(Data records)
□ □ □

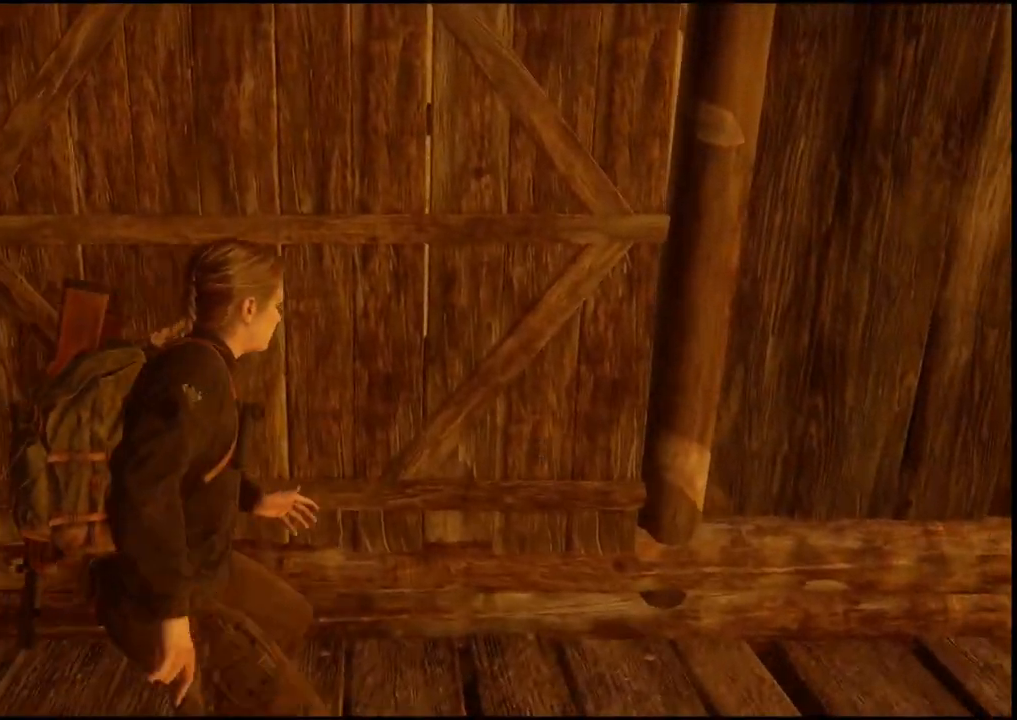
{"buttons": [], "left_stick": "center", "right_stick": "center", "events": [[417, "left_stick", "center"]]}
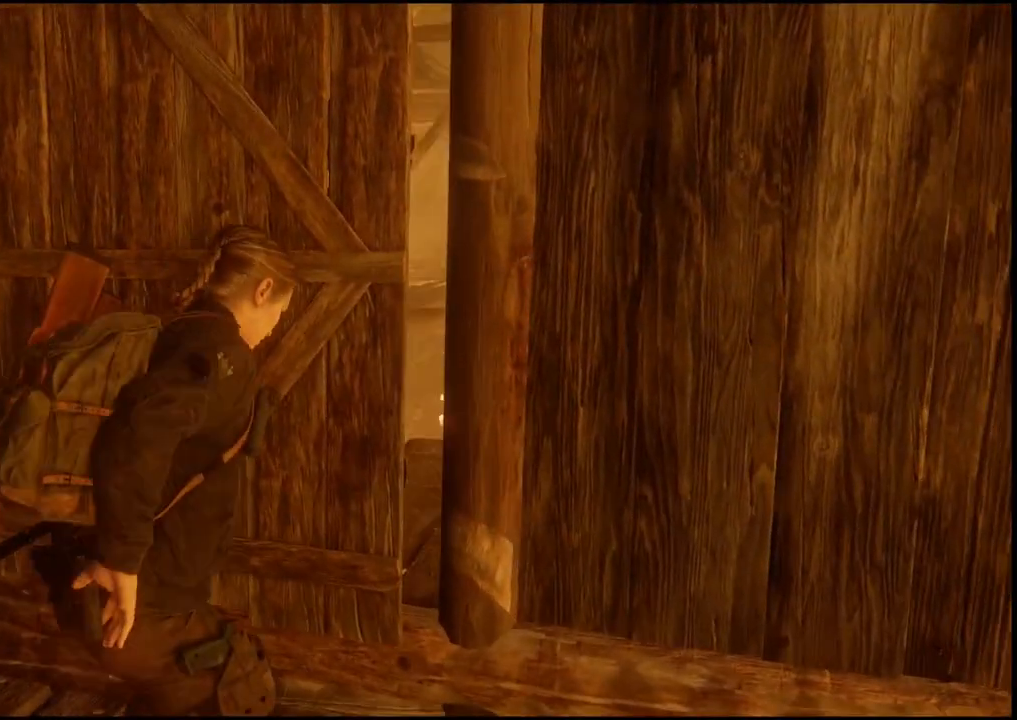
{"buttons": [], "left_stick": "center", "right_stick": "center", "events": []}
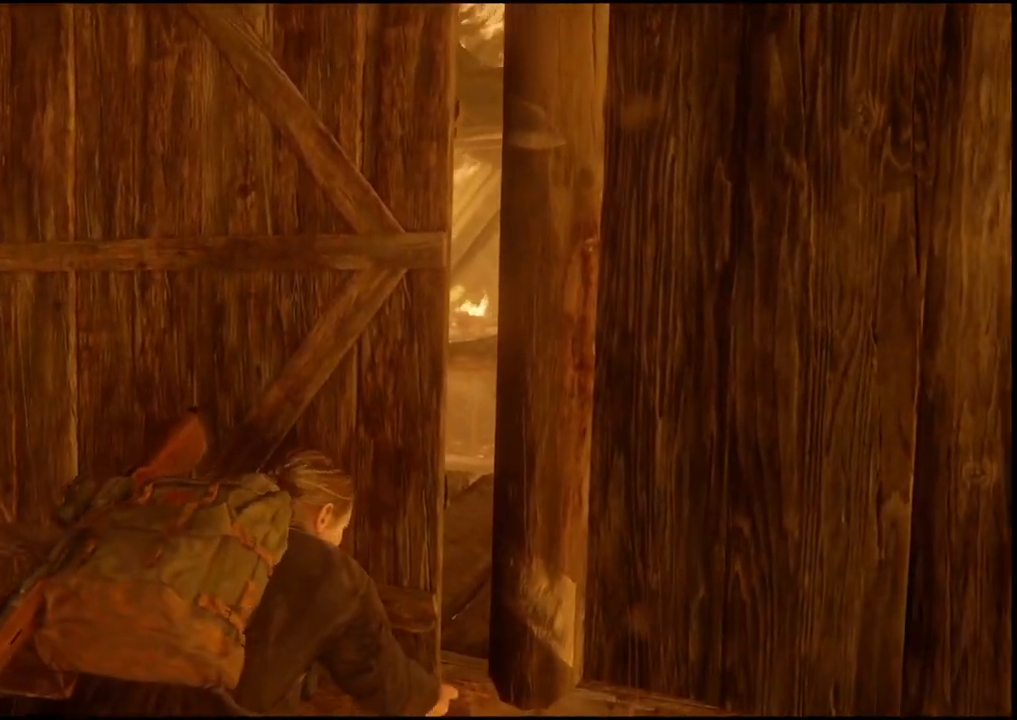
{"buttons": ["TRIANGLE"], "left_stick": "center", "right_stick": "center", "events": [[400, "TRIANGLE", "down"]]}
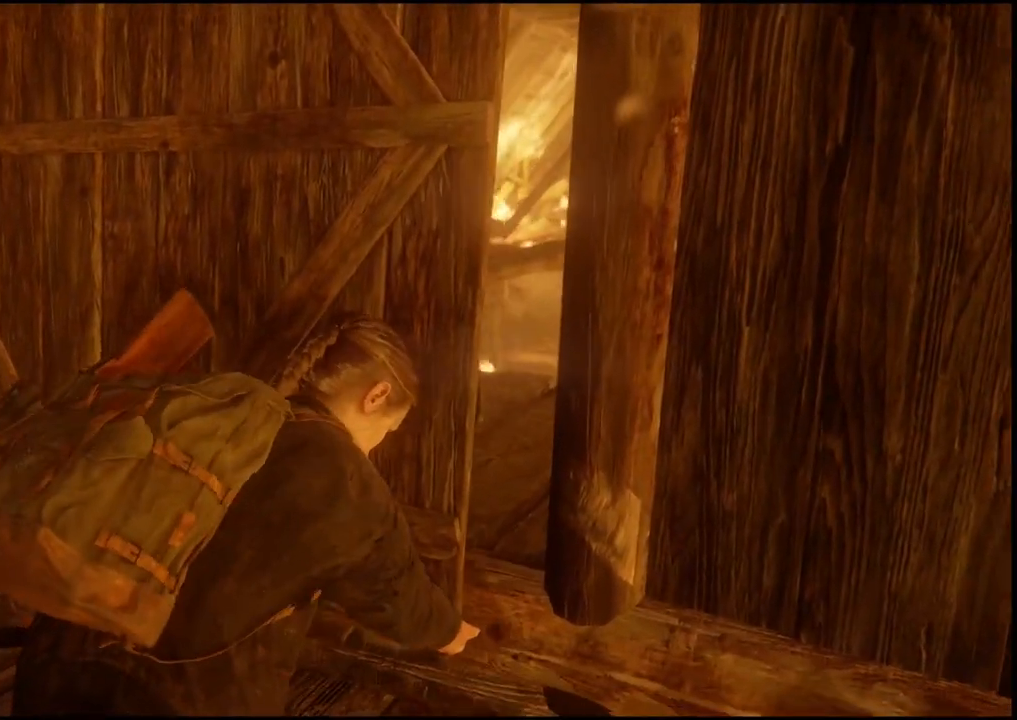
{"buttons": ["TRIANGLE"], "left_stick": "center", "right_stick": "center", "events": []}
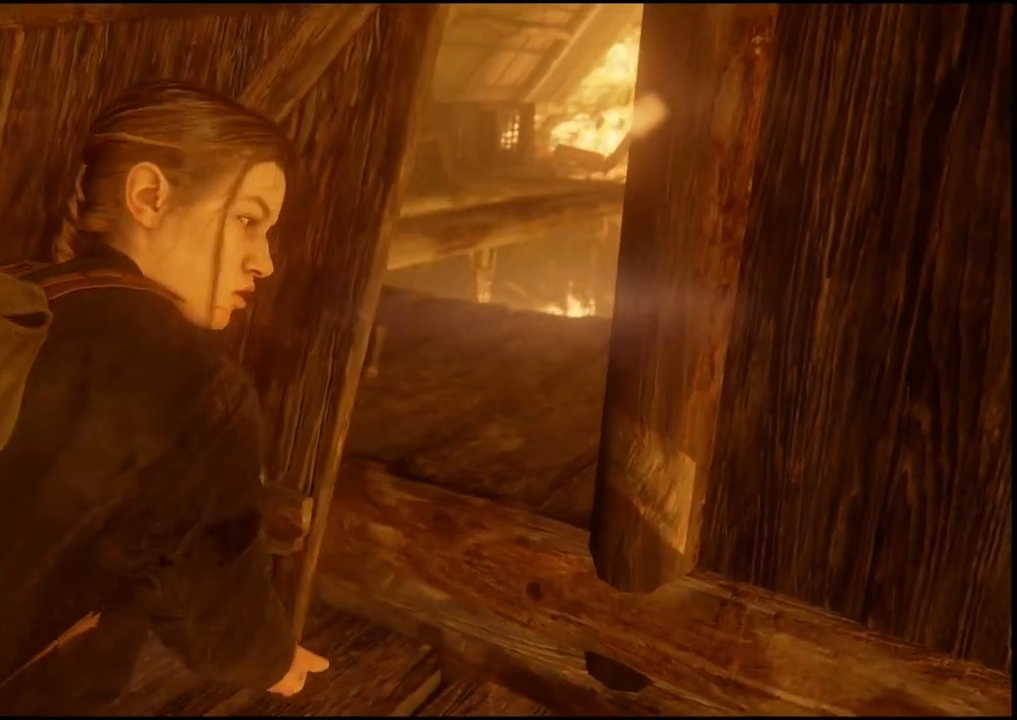
{"buttons": ["TRIANGLE"], "left_stick": "center", "right_stick": "center", "events": []}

□ □ □

- [YOUR GOAL] Would you write out an exact copy of the entries above, with no images?

- [REPLY]
{"buttons": [], "left_stick": "center", "right_stick": "center", "events": [[417, "left_stick", "center"]]}
{"buttons": [], "left_stick": "center", "right_stick": "center", "events": []}
{"buttons": ["TRIANGLE"], "left_stick": "center", "right_stick": "center", "events": [[400, "TRIANGLE", "down"]]}
{"buttons": ["TRIANGLE"], "left_stick": "center", "right_stick": "center", "events": []}
{"buttons": ["TRIANGLE"], "left_stick": "center", "right_stick": "center", "events": []}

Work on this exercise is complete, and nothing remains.